- CONSIGNE 1 -
Recopiez le passage du texte sur les îlots de chaleur urbains qui s'ouvre sur les mots contenant « Billet de blog » et se ferme sur « comme à Lyon. ».
- CONSIGNE 2 -
Écrivez la suite du texte sur les îlots de chaleur urbains, à partir de sa dernière phrase.

- TEXTE FOURNI -
□ □ □

Billet de blog n° 374. Pendant les vagues de chaleur, les îlots de chaleur urbains (ICU) affectent les villes. Les personnes âgées, les enfants ou les ménages pauvres sont particulièrement vulnérables. Nous présentons la première mesure de l’exposition aux ICU en France en fonction du revenu. Le lien entre l’exposition et le revenu varie selon que les ménages aisés vivent dans les centres-villes, comme à Paris, ou dans les banlieues riches, comme à Lyon.
Graphique 1 : Indice d’îlot de chaleur urbain et distance au centre-ville
en fonction du revenu à Paris et à Lyon
Note : D2 à D10 correspondent aux déciles de revenu. À Paris, l’indice UHI et la distance au centre-ville ont respectivement une relation en forme de U et en forme de cloche par rapport au revenu. À Lyon, ils sont respectivement décroissants et croissants avec le revenu.
Les îlots de chaleur urbains, un défi majeur pour les villes
Alors que les effets du réchauffement climatique s’intensifient, les villes, où vivront près de 70 % de l’humanité d’ici 2050, sont confrontées à un défi majeur. Le changement climatique entraîne une augmentation de la fréquence, de l’intensité et de la durée des vagues de chaleur, même dans les pays à climat tempéré. Les vagues de chaleur autrefois considérées comme exceptionnelles, comme celle de 2003 en France, pourraient devenir la nouvelle norme d’ici la fin du siècle et se produire pendant une plus grande partie de l’été. L’environnement urbain exacerbe les effets des vagues de chaleur en créant des îlots de chaleur urbains (ICU) (GIEC, 2023). La concentration urbaine entraîne des températures plus élevées, en particulier la nuit, car les matériaux de construction, les routes et les infrastructures de mauvaise qualité absorbent et retiennent la chaleur. Les ICU sont également amplifiés par le manque de végétation et par la chaleur générée par les activités humaines (moteurs, climatisation) (EPA, 2023).
Les températures extrêmes peuvent être la cause directe de décès en provoquant des coups de chaleur, de l’hyperthermie et de la déshydratation. Certaines populations sont particulièrement vulnérables, comme les personnes âgées et les jeunes enfants, mais aussi les personnes à faibles revenus, car elles présentent en moyenne un état de santé plus fragile que l’ensemble de la population. En outre, les populations à faibles revenus n’ont pas les moyens de quitter les villes pendant les vagues de chaleur, par exemple de se rendre dans une location ou une résidence secondaire, comme le peuvent les ménages plus aisés. Ils sont obligés de rester dans leur logement mal isolé, où ils n’ont pas prise sur la situation thermique, notamment parce qu’ils n’ont pas les moyens de rafraîchir leur logement avec un système de climatisation.
Une première analyse de l’inégalité climatique par rapport aux ICU en France
Notre récente étude, un document de travail INSEE-Banque de France, présente la première analyse de l’inégalité climatique par rapport aux ICU en France. Nous mesurons l’exposition aux ICU des ménages en fonction de leur revenu dans les principales villes françaises. Pour ce faire, nous produisons des bases de données uniques très granulaires en compilant et en appariant des données finement localisées sur la température, la végétation, la densité des bâtiments résidentiels, la hauteur et la période de construction, ainsi que les caractéristiques socio-économiques des ménages dans neuf des plus grandes villes françaises.

□ □ □

- Listes de positions articulaires -
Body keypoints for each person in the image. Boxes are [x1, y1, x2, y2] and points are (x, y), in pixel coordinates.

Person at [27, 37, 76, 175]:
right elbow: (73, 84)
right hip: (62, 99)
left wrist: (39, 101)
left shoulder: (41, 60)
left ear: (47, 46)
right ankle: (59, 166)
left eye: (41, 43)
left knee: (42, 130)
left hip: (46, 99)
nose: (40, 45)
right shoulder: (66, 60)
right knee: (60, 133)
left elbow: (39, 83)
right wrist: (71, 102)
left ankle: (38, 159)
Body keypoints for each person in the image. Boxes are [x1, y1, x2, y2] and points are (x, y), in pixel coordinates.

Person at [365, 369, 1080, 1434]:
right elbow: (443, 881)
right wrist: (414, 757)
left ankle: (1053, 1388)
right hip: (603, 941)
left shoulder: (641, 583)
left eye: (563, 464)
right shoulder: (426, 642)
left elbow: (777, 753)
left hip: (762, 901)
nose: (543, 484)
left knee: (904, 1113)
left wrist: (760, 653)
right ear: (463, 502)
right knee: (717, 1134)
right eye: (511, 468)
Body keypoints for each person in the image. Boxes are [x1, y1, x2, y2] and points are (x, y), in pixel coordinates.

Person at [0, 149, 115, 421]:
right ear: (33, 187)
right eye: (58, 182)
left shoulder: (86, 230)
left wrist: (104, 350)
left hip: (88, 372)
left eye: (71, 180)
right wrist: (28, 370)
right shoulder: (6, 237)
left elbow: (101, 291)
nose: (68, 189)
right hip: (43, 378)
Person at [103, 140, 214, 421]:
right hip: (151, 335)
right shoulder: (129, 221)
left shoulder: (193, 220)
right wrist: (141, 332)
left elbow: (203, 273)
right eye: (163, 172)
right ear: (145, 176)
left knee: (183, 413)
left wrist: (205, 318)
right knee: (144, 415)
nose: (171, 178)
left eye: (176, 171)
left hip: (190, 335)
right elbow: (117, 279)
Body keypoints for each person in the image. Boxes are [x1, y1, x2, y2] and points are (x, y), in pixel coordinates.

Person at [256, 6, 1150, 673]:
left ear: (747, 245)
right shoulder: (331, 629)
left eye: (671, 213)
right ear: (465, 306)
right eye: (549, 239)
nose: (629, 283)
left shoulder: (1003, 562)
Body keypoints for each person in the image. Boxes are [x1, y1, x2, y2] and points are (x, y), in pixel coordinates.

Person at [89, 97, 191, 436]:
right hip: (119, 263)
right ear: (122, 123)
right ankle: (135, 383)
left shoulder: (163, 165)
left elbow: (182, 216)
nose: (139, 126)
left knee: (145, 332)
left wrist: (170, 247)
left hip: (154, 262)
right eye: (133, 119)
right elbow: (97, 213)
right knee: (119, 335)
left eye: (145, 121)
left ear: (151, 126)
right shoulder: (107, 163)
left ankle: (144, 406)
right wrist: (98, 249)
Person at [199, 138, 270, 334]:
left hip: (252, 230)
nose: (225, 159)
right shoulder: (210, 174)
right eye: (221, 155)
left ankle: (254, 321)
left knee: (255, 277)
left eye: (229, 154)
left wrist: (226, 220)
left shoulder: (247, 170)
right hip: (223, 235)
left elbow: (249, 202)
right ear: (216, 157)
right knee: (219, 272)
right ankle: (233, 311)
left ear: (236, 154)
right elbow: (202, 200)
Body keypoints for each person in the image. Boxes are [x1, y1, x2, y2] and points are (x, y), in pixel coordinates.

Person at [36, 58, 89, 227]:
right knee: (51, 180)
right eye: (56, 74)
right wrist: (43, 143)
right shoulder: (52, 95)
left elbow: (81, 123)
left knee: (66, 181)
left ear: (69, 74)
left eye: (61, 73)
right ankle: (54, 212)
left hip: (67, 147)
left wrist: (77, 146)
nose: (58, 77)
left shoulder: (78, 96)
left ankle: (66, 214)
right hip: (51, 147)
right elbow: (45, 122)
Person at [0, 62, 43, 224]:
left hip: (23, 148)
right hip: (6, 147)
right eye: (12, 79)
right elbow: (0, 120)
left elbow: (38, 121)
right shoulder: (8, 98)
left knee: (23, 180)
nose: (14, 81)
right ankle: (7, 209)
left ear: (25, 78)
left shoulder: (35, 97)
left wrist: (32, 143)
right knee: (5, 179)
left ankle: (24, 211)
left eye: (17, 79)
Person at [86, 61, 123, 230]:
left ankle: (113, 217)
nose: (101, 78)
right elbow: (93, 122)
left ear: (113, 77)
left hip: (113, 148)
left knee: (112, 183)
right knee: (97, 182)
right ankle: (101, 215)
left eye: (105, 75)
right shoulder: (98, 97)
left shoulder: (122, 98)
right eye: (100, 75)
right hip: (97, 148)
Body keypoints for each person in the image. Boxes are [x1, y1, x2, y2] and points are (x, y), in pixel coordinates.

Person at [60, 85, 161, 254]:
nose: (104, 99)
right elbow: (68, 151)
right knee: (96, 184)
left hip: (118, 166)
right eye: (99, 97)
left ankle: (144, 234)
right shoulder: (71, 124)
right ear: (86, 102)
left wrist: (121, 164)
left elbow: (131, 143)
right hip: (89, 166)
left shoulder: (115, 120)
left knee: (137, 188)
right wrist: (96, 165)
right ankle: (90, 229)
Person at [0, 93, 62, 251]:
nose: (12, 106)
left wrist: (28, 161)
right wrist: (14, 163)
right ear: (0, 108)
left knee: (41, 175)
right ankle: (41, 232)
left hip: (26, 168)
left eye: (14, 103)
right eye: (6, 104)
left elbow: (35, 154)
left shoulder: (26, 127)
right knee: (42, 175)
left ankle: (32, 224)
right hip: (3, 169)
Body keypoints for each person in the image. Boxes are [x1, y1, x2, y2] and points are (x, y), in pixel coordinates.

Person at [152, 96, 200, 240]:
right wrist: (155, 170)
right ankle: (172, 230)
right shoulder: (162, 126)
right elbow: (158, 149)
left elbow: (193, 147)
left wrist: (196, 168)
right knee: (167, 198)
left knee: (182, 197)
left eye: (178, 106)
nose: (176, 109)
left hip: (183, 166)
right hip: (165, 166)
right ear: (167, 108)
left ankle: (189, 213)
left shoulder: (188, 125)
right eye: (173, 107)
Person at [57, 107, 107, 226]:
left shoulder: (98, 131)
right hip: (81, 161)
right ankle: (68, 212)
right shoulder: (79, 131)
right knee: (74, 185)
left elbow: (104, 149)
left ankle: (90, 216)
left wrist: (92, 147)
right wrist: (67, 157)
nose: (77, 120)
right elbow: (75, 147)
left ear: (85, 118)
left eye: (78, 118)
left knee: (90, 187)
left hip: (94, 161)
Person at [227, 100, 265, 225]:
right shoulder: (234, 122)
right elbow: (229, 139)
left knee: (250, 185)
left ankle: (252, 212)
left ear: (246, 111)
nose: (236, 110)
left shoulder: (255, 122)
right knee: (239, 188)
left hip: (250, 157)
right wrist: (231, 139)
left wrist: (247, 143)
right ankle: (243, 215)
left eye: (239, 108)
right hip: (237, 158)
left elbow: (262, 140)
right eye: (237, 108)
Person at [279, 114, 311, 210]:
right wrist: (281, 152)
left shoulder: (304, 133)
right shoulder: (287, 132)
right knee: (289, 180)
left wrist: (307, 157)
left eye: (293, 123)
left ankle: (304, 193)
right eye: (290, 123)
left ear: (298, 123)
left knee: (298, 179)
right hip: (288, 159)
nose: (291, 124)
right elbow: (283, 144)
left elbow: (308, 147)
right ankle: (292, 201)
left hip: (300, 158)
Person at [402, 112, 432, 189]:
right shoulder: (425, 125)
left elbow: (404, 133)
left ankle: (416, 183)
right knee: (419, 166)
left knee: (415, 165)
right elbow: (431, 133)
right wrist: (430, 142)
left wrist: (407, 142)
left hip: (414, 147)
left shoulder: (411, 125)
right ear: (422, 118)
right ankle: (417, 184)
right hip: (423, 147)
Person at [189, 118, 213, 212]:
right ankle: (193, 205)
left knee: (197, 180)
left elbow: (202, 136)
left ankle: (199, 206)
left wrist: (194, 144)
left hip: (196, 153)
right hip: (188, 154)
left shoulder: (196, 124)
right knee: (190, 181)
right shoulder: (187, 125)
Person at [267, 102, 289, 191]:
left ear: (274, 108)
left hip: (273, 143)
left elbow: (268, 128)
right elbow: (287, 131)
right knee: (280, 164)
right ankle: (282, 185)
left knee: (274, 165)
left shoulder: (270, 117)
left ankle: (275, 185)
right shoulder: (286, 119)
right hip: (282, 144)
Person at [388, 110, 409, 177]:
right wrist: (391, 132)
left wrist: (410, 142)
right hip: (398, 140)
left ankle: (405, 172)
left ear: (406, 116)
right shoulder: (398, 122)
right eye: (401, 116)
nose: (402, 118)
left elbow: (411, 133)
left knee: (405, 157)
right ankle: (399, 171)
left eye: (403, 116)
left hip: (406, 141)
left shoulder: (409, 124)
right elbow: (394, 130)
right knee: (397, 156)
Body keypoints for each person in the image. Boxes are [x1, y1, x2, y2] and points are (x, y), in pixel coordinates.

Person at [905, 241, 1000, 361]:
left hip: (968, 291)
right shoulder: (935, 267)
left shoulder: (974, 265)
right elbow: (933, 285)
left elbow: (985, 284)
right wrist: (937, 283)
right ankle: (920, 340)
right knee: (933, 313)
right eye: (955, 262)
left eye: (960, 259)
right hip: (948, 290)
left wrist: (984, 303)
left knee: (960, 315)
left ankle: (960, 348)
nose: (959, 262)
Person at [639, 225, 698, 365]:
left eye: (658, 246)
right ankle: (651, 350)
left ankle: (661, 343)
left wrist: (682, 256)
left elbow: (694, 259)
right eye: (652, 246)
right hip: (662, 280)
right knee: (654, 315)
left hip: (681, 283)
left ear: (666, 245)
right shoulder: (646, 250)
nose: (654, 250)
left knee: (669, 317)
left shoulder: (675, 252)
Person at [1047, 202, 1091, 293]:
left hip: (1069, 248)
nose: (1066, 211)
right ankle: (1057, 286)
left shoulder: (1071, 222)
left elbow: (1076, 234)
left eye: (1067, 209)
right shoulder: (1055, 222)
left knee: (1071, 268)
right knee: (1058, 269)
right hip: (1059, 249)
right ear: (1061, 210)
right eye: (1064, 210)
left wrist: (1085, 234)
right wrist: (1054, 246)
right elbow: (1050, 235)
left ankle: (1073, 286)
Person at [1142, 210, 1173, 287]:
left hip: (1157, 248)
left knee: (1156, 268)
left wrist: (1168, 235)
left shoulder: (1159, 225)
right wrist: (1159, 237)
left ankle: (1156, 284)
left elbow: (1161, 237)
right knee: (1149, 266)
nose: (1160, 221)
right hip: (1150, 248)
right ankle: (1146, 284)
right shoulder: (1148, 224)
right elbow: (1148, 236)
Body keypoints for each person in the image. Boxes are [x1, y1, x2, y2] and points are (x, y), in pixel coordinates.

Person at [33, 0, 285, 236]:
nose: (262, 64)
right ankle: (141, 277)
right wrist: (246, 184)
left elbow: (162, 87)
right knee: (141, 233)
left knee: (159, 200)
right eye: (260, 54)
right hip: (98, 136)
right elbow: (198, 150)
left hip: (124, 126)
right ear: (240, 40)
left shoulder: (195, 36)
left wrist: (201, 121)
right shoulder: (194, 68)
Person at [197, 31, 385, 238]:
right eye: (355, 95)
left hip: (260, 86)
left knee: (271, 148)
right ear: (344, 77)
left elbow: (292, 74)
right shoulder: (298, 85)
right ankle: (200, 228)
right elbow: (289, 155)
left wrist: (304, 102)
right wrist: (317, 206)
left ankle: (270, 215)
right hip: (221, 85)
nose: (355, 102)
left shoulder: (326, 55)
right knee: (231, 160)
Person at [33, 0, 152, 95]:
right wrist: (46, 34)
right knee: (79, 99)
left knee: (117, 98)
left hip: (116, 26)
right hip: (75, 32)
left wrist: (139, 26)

□ □ □

- RÉPONSE 1 -
Billet de blog n° 374. Pendant les vagues de chaleur, les îlots de chaleur urbains (ICU) affectent les villes. Les personnes âgées, les enfants ou les ménages pauvres sont particulièrement vulnérables. Nous présentons la première mesure de l’exposition aux ICU en France en fonction du revenu. Le lien entre l’exposition et le revenu varie selon que les ménages aisés vivent dans les centres-villes, comme à Paris, ou dans les banlieues riches, comme à Lyon.

- RÉPONSE 2 -
Nous constatons que la relation entre l’exposition aux ICU et le revenu dans une ville donnée dépend de la répartition spatiale des ménages en fonction de leur revenu (graphique 1). À Paris, Bordeaux, Lille et Nantes, les ménages aisés et les ménages modestes vivent plus près du centre-ville que les ménages à revenu médian, et l’exposition aux ICU suit une courbe en U, particulièrement prononcée à Paris. À Lyon, Montpellier, Marseille, Nice et Strasbourg, les ménages aisés vivent dans des banlieues riches et l’exposition aux ICU diminue avec le revenu. Nous montrons également que dans toutes les villes, à l’exception de Paris pour la densité, les ménages plus aisés vivent en moyenne dans des quartiers plus verts, moins denses et avec des bâtiments moins élevés. Dans les villes où les ménages aisés vivent à proximité du centre-ville, ils habitent généralement dans des quartiers plus anciens. En revanche, dans les villes où ils vivent plus loin du centre-ville, ils ont tendance à habiter dans des quartiers plus récents.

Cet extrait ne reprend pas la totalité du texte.